Study text ->
I was at the Socialism 2024 conference earlier this year run by Haymarket Books. A vendor at a table asked me where I was from. When I said Iowa, he said, oh I’m sorry, and then I just stared at him in silence. Sometimes in that silence I can…understand why people voted for Trump. I can…glimpse, taste that anger, that hurt, that sense of abandonment and fury of being told that you’re too far gone to save. I want to say, fuck you who said I need saving from you, or that you don’t need saving too? We all need to be saved. Nobody is on the top of the mountain getting the commandments. Nobody woke from a dream weaved by God. Love is the only god I truly know, dude.
I used to be a community organizer. I walked door to door in West Virginia and Virginia when I was 16 and 17, trying to talk to Americans about Barack because I wasn’t old enough to vote. I worked long hours in the heat but I also talked to people, ran from people, fought with people, did all the things we must do to keep this country running. I stopped doing that the minute Obama was elected. I was like, okay my work is done, let me go live my life now. It’s been over 15 years since that moment.
It’s time to be that scrappy young woman again.
Yes to all of this. The condescension about the Midwest is very real and has consequences. Happy to see your beautiful writing.
Beautifully, deeply, and lyrically written. I don't knock people about where they live but ... when I was still living in San Francisco, I did consider Iowa a "fly over" state. I never would have said it out loud, but I thought it. Living here has given me not only a greater appreciation for Iowa, but for the Midwest. I've been here nearly 11 years, longer than I've ever lived anywhere else. So, all this is to say, your piece moved me. Very evocative. Thank you for sharing.

Tasks and exercises ->
• a. Copy out a span of the Iowa essay word for word. Begin at the words that contain "I used to be" and stop after "since that moment.".
• b. Answer these questions from the Iowa essay:
(i) What conference was the writer attending, and who ran it?
(ii) In which states did the writer walk door to door at ages 16 and 17?
(iii) Where was the commenter living while considering Iowa a "fly over" state?

Data for review ->
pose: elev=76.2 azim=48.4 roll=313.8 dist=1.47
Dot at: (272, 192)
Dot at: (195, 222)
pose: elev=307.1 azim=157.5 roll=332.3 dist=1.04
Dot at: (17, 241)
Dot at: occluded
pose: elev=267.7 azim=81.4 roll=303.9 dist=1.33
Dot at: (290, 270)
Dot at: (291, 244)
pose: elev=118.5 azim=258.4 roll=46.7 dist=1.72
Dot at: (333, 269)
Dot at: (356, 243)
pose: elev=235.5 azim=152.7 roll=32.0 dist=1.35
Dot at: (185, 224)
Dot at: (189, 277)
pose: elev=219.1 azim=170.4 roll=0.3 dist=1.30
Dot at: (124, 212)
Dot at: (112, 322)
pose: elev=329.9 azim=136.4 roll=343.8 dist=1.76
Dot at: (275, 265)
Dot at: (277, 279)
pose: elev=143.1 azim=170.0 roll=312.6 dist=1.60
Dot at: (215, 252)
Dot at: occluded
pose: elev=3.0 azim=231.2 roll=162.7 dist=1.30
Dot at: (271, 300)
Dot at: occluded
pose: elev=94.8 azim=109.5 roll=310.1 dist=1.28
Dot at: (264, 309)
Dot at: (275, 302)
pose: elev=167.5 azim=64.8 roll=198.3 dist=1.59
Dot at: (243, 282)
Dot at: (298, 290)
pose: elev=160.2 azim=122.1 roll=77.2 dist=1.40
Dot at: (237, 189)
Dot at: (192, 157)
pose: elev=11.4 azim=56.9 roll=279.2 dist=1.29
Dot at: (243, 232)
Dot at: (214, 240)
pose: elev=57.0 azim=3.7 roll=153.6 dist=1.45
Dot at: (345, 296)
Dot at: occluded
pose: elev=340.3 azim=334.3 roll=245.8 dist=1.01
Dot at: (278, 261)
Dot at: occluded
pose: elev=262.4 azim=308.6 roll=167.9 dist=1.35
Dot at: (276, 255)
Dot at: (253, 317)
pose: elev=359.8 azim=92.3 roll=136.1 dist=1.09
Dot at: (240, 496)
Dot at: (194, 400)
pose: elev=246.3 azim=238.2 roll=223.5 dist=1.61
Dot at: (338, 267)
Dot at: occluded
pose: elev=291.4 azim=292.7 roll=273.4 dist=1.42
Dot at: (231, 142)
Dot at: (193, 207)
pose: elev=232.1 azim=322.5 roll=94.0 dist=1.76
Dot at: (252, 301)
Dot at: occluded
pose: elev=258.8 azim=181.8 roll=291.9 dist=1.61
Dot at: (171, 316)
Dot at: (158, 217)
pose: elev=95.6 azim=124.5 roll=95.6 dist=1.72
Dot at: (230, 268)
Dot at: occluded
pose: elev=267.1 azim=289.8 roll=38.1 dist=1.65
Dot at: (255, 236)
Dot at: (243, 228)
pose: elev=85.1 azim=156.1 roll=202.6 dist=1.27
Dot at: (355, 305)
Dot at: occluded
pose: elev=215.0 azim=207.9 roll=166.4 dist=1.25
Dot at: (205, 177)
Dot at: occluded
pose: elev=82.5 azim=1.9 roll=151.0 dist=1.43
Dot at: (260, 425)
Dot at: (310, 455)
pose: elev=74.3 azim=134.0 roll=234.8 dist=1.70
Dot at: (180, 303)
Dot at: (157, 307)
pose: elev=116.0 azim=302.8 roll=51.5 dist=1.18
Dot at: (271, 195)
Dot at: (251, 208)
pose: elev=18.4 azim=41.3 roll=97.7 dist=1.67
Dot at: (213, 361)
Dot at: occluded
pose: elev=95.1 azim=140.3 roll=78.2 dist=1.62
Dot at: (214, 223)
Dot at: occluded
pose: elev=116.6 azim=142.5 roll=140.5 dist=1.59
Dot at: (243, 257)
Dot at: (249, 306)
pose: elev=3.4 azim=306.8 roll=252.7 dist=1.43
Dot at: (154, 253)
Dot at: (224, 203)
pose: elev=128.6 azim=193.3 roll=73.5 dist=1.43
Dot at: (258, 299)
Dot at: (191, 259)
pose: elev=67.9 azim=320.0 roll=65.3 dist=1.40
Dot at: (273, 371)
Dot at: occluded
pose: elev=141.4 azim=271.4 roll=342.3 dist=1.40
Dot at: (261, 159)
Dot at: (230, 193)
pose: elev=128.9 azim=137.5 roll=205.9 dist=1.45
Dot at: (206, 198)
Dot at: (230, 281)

Exercise responses ->
• a.
I used to be a community organizer. I walked door to door in West Virginia and Virginia when I was 16 and 17, trying to talk to Americans about Barack because I wasn’t old enough to vote. I worked long hours in the heat but I also talked to people, ran from people, fought with people, did all the things we must do to keep this country running. I stopped doing that the minute Obama was elected. I was like, okay my work is done, let me go live my life now. It’s been over 15 years since that moment.

• b.
(i) Socialism 2024, run by Haymarket Books.
(ii) West Virginia and Virginia.
(iii) San Francisco.